* BEGIN *
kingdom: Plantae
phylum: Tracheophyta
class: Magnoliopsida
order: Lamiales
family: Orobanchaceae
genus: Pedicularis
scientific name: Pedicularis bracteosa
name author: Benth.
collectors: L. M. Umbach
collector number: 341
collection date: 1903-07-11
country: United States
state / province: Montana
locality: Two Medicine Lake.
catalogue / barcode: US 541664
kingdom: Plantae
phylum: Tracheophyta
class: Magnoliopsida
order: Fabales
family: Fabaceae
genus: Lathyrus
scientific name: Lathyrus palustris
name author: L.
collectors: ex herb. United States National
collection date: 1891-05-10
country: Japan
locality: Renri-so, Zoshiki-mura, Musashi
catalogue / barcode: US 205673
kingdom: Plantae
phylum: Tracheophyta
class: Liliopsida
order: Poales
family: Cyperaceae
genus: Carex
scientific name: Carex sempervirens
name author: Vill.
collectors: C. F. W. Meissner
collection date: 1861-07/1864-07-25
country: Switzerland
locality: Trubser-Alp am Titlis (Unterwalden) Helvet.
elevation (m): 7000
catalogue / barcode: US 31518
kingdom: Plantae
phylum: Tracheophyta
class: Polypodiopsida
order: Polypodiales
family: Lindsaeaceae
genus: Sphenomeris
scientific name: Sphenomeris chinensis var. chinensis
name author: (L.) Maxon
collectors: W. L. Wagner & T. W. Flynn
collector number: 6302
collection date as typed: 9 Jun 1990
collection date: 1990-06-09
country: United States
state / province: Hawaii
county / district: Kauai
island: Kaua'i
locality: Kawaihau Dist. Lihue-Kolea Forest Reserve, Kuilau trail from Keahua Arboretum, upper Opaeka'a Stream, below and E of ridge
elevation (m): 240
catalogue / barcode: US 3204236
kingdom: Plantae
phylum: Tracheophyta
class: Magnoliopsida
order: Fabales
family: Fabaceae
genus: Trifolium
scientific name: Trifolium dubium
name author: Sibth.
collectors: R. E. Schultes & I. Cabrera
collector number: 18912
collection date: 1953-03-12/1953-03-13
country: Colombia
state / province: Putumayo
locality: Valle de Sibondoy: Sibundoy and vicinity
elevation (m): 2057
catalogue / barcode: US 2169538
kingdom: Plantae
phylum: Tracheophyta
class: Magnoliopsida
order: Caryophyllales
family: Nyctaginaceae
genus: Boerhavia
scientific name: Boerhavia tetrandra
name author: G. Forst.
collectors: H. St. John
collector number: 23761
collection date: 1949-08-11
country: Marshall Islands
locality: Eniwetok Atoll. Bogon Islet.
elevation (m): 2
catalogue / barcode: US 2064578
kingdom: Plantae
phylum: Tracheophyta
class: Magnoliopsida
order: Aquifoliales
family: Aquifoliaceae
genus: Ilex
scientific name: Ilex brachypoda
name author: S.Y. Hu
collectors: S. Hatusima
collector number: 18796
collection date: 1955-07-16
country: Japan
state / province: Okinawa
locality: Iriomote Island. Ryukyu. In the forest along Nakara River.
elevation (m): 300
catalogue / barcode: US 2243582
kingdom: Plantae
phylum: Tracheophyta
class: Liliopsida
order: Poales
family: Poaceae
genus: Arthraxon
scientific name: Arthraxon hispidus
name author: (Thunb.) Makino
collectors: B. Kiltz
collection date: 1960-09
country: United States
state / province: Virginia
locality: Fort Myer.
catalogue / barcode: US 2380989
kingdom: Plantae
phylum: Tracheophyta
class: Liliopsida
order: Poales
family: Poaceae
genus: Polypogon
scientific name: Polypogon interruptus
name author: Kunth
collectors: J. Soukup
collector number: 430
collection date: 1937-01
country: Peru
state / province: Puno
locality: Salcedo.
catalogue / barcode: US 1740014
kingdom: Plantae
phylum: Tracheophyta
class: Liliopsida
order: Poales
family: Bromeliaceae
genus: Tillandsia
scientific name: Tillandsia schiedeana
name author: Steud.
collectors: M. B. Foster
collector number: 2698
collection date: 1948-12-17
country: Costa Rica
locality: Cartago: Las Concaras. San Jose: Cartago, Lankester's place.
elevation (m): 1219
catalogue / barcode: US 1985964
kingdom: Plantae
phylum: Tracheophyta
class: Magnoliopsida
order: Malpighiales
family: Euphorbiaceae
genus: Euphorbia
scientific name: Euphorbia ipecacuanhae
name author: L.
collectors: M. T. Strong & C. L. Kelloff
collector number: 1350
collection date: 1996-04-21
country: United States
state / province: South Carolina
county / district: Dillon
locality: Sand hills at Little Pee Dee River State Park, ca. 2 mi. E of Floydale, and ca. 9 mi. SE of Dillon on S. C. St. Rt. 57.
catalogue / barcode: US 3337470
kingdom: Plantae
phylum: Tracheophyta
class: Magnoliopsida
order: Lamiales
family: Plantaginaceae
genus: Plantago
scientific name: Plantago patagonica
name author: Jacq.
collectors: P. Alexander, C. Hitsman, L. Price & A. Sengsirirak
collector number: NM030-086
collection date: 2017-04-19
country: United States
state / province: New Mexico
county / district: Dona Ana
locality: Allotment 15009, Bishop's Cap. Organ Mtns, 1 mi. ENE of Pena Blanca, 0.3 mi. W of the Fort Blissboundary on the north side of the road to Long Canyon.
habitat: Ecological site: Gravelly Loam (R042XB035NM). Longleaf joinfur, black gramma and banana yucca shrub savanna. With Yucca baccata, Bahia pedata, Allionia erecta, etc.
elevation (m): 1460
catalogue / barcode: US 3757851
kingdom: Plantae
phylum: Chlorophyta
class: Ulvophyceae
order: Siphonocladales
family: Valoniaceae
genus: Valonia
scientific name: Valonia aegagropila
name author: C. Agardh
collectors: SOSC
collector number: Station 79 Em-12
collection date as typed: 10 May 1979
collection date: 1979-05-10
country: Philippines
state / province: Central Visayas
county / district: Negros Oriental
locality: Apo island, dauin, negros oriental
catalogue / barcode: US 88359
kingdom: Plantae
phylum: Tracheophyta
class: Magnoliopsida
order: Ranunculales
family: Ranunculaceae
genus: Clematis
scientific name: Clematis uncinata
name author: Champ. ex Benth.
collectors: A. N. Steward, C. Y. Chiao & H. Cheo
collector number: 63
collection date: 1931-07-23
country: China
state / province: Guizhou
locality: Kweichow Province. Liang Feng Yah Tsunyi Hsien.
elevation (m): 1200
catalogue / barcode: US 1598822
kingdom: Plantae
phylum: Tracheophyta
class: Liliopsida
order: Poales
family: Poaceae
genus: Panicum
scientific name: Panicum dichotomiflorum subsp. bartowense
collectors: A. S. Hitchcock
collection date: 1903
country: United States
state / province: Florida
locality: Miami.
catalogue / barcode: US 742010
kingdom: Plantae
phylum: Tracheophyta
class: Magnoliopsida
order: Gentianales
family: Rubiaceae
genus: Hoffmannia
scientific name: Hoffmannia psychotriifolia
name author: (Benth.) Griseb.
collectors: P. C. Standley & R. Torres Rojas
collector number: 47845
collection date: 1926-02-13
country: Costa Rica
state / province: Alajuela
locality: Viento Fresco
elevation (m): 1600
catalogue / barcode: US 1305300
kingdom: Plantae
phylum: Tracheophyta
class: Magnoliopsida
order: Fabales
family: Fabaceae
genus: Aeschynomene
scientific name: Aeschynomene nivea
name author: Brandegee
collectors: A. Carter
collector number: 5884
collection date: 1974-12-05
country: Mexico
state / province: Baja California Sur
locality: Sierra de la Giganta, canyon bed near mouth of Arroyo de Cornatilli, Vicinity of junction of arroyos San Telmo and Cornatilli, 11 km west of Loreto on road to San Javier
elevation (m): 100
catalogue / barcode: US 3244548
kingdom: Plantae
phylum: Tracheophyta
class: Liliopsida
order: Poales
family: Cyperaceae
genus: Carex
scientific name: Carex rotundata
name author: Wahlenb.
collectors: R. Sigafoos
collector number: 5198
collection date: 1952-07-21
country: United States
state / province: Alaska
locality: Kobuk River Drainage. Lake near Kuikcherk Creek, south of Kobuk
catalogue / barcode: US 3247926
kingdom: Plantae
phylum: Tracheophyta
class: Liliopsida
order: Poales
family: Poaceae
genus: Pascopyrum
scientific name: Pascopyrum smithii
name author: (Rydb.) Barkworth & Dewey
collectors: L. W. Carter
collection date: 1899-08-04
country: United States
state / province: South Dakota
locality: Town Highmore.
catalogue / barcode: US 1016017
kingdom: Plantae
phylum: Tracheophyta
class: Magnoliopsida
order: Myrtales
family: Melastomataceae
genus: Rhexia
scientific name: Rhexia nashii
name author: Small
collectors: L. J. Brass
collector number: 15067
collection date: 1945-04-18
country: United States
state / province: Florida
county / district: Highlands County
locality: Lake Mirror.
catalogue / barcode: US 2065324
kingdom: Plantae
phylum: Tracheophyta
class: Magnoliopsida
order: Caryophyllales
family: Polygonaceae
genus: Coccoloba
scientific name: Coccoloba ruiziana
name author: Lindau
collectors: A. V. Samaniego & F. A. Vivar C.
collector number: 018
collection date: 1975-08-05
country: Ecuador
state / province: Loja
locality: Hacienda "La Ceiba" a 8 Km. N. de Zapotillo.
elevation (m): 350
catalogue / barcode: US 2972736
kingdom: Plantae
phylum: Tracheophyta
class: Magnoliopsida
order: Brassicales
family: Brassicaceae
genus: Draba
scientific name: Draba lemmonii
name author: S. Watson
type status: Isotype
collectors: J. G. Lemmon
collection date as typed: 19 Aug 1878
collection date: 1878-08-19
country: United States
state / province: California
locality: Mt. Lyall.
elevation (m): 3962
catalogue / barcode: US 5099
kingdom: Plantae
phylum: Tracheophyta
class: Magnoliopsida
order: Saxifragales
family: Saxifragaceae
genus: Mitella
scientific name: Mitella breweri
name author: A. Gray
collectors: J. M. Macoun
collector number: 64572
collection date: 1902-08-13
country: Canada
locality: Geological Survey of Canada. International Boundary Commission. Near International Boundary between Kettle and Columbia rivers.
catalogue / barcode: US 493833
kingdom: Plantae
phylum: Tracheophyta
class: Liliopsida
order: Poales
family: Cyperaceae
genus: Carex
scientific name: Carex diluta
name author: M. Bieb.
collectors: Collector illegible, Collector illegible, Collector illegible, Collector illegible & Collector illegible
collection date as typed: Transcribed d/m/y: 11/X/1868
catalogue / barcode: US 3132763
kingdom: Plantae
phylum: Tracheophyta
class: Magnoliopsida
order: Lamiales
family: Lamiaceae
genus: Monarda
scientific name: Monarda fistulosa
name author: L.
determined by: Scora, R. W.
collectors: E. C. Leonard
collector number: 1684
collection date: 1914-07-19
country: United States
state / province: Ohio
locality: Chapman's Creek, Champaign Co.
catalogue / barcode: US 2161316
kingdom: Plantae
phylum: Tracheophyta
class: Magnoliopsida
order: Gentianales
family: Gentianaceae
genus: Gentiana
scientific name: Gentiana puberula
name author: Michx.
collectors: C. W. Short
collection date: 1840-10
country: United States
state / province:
* END *
## To do
Please rewrite the material from its first line through the line containing "collectors: C. F. W. Meissner", putting "place" wherever "locality" appears and leaving everything else unchanged.

## Output for this exercise
kingdom: Plantae
phylum: Tracheophyta
class: Magnoliopsida
order: Lamiales
family: Orobanchaceae
genus: Pedicularis
scientific name: Pedicularis bracteosa
name author: Benth.
collectors: L. M. Umbach
collector number: 341
collection date: 1903-07-11
country: United States
state / province: Montana
place: Two Medicine Lake.
catalogue / barcode: US 541664
kingdom: Plantae
phylum: Tracheophyta
class: Magnoliopsida
order: Fabales
family: Fabaceae
genus: Lathyrus
scientific name: Lathyrus palustris
name author: L.
collectors: ex herb. United States National
collection date: 1891-05-10
country: Japan
place: Renri-so, Zoshiki-mura, Musashi
catalogue / barcode: US 205673
kingdom: Plantae
phylum: Tracheophyta
class: Liliopsida
order: Poales
family: Cyperaceae
genus: Carex
scientific name: Carex sempervirens
name author: Vill.
collectors: C. F. W. Meissner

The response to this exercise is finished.